Il est successivement placé dans deux familles d’accueil. À chaque fois, il fugue et se réfugie au foyer de Guéret. Au fil des années, il réussit néanmoins à maintenir un lien avec ses frères et soeurs, à décrocher un emploi et à fonder une famille. Il estime avoir eu de la chance. Car certains de ses camarades ont sombré dans la dépression ou la délinquance, quand ils ne se sont pas suicidés. Ceux qui ont survécu conservent la trace profonde de leur déracinement culturel et affectif.

Pour la députée Ericka Bareigts, ces "petits créoles", comme on les appelait dans la Creuse, verront donc, si la résolution est adoptée, leur tragédie inscrite dans l’histoire de France : "Le texte prévoit également une reconnaissance de la responsabilité morale de l’État français. Il s’agit de permettre aux Réunionnais de s’approprier cette période pour mieux panser leurs blessures et se projeter dans l’avenir. Pas d’instruire le procès de Michel Debré."

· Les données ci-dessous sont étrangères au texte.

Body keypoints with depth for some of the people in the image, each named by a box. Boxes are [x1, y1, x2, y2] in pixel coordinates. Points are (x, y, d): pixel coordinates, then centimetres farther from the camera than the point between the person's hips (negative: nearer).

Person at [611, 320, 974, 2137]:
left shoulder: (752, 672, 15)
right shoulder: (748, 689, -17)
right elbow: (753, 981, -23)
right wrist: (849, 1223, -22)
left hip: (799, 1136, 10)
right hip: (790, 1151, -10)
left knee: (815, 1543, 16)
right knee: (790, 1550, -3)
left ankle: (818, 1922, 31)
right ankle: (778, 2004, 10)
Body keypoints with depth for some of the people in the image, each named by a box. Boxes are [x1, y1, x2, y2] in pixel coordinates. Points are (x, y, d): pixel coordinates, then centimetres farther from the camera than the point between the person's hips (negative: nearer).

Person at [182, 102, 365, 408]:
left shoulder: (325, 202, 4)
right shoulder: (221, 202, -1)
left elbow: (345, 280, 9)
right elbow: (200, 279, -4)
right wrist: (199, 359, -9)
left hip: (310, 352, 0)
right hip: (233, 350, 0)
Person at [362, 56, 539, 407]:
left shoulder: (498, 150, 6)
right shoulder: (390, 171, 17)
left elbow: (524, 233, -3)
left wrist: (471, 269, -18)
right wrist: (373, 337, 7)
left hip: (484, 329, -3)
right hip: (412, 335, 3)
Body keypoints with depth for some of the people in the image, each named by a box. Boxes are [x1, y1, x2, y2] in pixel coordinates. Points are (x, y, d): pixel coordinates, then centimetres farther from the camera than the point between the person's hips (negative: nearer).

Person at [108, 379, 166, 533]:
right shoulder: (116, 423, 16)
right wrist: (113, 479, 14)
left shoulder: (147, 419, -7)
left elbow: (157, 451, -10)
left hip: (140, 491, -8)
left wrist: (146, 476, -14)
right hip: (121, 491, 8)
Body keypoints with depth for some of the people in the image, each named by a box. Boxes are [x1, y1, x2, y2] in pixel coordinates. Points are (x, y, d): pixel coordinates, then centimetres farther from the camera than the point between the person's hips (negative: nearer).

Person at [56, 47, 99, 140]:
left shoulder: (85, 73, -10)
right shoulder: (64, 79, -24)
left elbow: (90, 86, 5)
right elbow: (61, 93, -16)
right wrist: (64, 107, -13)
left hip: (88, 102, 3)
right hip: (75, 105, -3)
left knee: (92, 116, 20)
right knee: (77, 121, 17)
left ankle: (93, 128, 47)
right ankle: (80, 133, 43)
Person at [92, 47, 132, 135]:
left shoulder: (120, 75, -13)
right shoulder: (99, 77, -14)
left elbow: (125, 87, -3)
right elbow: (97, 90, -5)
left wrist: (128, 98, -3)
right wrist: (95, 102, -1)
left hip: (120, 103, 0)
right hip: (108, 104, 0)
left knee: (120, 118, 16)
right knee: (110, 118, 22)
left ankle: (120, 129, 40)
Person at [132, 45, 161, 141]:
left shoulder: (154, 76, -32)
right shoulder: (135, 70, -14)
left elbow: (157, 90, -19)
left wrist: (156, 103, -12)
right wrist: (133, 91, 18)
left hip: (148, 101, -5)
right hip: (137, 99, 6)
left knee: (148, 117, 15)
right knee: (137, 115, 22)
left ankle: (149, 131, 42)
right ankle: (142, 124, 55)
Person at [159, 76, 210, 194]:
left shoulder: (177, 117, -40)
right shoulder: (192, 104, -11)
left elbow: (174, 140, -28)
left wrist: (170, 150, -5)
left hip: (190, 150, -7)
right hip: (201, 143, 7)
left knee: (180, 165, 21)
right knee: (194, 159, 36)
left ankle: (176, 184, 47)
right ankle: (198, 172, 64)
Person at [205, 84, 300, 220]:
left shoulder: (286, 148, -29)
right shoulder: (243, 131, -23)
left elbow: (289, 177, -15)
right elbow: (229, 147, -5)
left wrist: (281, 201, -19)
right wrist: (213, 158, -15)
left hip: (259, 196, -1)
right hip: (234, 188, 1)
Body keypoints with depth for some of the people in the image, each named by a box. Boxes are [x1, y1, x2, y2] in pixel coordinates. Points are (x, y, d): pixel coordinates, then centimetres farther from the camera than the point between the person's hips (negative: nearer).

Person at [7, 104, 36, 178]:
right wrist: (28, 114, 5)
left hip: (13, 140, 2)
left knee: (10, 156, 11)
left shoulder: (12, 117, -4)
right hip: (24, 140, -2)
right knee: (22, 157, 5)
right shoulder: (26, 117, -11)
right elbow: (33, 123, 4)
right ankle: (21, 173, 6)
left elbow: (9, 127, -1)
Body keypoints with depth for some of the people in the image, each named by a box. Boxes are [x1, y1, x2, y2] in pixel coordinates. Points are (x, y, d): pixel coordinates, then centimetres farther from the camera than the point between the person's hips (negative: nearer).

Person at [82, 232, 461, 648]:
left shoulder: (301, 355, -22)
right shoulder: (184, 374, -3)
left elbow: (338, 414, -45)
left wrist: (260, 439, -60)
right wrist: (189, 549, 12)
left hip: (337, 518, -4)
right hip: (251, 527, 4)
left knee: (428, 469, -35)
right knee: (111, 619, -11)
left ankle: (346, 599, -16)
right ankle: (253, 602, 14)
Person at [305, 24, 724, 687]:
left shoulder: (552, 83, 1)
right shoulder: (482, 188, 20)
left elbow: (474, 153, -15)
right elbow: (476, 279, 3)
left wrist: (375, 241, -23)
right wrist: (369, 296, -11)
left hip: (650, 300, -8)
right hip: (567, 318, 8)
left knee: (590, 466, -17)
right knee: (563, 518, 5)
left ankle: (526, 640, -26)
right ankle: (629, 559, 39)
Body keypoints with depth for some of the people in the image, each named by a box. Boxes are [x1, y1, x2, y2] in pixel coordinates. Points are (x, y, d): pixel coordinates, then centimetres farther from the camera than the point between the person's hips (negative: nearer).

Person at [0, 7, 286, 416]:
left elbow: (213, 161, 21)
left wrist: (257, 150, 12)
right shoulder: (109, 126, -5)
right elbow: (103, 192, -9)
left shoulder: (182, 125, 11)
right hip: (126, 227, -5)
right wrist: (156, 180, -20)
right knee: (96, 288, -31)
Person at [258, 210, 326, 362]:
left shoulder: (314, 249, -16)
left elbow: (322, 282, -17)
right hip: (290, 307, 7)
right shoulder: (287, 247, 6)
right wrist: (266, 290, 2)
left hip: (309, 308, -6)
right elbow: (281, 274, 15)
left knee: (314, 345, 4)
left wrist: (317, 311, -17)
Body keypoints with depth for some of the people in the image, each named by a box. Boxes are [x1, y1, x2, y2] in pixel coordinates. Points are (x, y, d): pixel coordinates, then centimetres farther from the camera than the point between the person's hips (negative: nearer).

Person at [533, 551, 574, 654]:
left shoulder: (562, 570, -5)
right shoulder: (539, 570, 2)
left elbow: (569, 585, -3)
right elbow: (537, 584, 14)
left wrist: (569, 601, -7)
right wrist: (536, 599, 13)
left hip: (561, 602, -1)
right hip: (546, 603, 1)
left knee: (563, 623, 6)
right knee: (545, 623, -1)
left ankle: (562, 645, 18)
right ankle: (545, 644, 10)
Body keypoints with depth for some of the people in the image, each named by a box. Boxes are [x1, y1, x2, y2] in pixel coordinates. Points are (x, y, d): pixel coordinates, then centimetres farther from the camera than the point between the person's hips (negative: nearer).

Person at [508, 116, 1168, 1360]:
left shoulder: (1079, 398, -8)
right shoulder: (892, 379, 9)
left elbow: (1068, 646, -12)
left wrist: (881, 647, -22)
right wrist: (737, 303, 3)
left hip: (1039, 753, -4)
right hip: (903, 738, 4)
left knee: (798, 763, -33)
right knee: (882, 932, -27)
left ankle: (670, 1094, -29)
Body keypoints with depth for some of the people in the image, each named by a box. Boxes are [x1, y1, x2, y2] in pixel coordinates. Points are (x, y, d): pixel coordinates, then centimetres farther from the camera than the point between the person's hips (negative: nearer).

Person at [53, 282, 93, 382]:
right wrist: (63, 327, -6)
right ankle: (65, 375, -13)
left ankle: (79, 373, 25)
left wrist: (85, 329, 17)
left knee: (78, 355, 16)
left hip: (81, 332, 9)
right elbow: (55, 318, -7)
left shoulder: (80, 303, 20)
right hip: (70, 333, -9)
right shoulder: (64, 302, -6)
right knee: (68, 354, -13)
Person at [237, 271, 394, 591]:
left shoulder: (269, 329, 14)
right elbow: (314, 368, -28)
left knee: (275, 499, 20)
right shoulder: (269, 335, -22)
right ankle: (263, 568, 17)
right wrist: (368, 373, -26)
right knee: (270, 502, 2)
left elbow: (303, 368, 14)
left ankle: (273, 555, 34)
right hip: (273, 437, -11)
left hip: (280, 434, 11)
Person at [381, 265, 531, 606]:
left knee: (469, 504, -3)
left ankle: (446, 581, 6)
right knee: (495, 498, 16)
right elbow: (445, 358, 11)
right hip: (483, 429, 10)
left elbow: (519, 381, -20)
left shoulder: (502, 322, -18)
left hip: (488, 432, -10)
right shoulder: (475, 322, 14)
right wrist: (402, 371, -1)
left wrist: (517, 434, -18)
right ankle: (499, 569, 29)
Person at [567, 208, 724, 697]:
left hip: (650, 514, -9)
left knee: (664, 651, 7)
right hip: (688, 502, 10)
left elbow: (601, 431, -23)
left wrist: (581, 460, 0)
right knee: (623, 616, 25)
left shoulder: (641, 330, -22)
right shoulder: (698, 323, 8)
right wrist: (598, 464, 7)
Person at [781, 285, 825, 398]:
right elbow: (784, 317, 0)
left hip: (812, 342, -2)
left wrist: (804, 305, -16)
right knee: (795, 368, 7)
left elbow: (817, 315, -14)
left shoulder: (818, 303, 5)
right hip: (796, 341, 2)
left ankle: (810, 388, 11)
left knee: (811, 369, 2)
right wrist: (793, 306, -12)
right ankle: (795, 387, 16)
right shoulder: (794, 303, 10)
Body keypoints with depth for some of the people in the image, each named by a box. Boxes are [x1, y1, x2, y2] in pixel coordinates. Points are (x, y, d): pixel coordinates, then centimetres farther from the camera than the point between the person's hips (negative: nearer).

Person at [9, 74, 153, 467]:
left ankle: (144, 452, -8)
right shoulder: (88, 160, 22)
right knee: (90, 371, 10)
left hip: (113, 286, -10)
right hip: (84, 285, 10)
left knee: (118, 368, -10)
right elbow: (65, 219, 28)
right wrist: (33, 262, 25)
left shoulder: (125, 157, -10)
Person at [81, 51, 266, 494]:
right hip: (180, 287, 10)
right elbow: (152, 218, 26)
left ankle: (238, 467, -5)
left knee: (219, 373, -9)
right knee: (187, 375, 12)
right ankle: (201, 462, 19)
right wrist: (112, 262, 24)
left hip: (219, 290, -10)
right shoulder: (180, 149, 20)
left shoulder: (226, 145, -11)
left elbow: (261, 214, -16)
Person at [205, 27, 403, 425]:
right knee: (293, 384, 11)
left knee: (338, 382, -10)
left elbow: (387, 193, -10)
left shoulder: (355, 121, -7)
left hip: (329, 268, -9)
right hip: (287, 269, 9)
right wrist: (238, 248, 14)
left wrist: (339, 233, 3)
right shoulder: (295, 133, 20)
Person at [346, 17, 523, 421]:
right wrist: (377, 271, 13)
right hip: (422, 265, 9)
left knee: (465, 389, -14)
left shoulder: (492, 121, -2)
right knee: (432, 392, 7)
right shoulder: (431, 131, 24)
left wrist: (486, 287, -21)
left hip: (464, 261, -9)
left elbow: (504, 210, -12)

Cadre technico-commercial à la retraite, Michel Calteau, 63 ans, estime pour sa part qu’une simple reconnaissance morale ne suffit pas : "Si l’État est en infraction, estime-t-il, il faut des réparations à hauteur des préjudices subis." Le plus grave, dit-il, "c’est moins le fait de nous avoir fait venir ici que de nous avoir ensuite abandonnés à notre sort". Pour lui, les 10 % d’enfants qui ont fini par trouver leur place dans la société française ne doivent pas faire oublier les autres. À leur arrivée en métropole, les enfants souffraient de carences affectives graves, mais ils n’ont jamais rencontré de psychologues, sauf pour des tests d’orientation professionnelle. On a menti à des familles pour leur enlever leurs enfants. Calteau a été le premier à utiliser le terme de "déportation". Et il ne le renie pas.